[Exercise passage — start]

Yet, systemic fungal infections are a real risk in many medical fields. The course of the disease is serious and any delay in its treatment increases the mortality. Which is already high: Depending on the fungus, the health status of the patient and the concomitant treatment, it lies between 30 and 90 percent.

Thanks to medical progress, healing prognoses may continuously improve even for the critically ill. However, the complex interventions into the human physiology, especially with intensive medical treatments, also lead to an ever increasing number of patients being threatened by invasive fungal infections.
 

The Risk of Intensive Care

Moulds play an important role in biodegradation. In immunocompromised humans they cause severe infections with poor outcomes. © Brigitte Bonaposta / Fotolia.com

One of the causes first in line is the artificial suppression of the immune system. Introduced for transplantation patients and people with autoimmune diseases, this treatment is now applied with a growing group of patients - for example after operations or critical burns. But also intensive care itself, including the preventive distribution of broad-spectrum antibiotics, intravenous catheter and feeding tubes, increase the risk of fungal invasion. The basic principle is: The longer the stay in intensive care units, the more likely a systemic fungal infection becomes.

Furthermore, certain disease patterns with limited immune response also increase the risk of a systemic fungal infection: AIDS, poorly controlled diabetes or lung diseases like e.g. COPD (chronic obstructive pulmonary disease), to name only a few.

A particular risk factor is neutropenia. That’s what medical doctors call the decrease in certain white blood cells, the neutrophile granulocytes. When the number of neutrophiles falls below a certain value, a fungal infection becomes likelier from day to day. About 20 percent of all patients with neutropenia fall ill with a fungal infection. A decrease in these important immune cells is also an undesired side effect of many curative treatments, e.g. with chemotherapy.

[Exercise passage — finish]

Continue the passage on systemic fungal infections from the point where it stops.

[Extracted data — start]

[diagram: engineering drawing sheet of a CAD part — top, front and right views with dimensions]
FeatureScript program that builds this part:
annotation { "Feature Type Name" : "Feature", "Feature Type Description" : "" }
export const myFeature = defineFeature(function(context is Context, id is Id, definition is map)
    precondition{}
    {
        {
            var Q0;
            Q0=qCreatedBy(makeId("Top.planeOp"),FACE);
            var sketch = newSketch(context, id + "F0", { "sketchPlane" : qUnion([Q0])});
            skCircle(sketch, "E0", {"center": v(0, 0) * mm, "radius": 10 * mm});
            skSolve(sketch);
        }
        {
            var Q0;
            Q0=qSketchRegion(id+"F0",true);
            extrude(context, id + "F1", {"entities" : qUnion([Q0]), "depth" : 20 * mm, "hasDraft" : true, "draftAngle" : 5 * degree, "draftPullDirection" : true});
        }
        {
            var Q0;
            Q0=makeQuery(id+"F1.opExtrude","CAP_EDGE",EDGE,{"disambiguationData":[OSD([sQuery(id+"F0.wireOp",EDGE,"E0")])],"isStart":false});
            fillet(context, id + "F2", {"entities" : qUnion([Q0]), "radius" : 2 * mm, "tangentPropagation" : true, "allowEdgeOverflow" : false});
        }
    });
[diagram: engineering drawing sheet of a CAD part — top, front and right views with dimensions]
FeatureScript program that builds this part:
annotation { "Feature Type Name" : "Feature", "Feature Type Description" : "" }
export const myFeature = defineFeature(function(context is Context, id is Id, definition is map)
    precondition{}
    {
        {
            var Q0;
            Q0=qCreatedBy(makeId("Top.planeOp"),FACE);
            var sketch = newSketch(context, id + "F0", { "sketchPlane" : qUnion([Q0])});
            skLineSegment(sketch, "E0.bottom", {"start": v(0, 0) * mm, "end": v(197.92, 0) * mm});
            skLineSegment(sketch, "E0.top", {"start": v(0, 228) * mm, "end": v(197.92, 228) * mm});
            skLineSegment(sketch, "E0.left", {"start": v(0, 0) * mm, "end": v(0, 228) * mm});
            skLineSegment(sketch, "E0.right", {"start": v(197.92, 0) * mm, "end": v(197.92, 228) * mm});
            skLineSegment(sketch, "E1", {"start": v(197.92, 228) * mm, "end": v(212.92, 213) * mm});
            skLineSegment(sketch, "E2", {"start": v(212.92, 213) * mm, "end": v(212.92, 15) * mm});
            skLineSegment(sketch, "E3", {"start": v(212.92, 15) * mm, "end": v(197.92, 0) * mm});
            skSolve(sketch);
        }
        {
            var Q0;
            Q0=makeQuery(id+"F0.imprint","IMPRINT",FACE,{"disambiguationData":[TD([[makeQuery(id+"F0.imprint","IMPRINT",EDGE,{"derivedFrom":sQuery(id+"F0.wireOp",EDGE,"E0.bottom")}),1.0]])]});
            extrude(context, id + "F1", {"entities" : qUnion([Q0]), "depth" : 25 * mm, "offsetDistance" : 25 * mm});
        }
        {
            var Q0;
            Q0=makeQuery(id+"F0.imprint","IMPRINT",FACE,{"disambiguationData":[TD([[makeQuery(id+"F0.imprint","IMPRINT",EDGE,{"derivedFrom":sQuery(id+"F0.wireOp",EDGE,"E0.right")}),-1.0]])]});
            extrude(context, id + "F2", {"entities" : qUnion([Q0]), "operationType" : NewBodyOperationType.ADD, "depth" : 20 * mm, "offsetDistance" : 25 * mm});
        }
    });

[Extracted data — finish]

• Result below:
Enemies of the immunosuppressed state

„Improvements in medical care have resulted in critically ill patients surviving longer, rendering them vulnerable to invasive fungal diseases“ (Lass-Flörl 2009). © Pavel Losevsky / Fotolia.com

Fungi count as one of the less virulent among the known pathogens. However, they are typical opportunists and take advantage of every possible gap in the body’s immune defence. While at first it mainly concerned patients in haematology and oncology, whose immune systems were weakened by the disease itself or due to the chemo or radiation therapy, patient numbers have continuously increased worldwide for the last 30 years in many medical fields.

Between 1970 and 1990, it was above all Candida albicans that patients with weakened immune systems feared. 70 percent of the population harbour the yeast as part of their natural skin flora. Controlled by the intact immune system, competing bacteria and the physical barriers of epithelia, it usually remains harmless. If a factor in the protective system alters though, an increased growth of C. albicans first leads to superficial wounds on the skin and mucosa. If the immunity weakness is extreme however, the unicellular organism is even able to break through the protecting epithelial barriers by forming hyphae und reach the bloodstream.

Conidia of A. fumigatus are constantly inhaled. In healthy humans, however, they are immediately killed by phagocytosis and reactive oxygen species. © HZI / Manfred Rohde, Matthias Gunzer

And even mould, that usually only decomposes dead tissue, can cause systemic infection in people with extreme immunity weakness. The most frequent pathogen is the omnipresent mould Aspergillus fumigatus, which grows visibly as a green coating on fouling foods or invisibly in moist substrates like potting soil. Daily, we breathe in hundreds of its few micrometer-long spores (conidia), that are tiny enough to manage to reach the end of the respiratory tracts, the alveoli.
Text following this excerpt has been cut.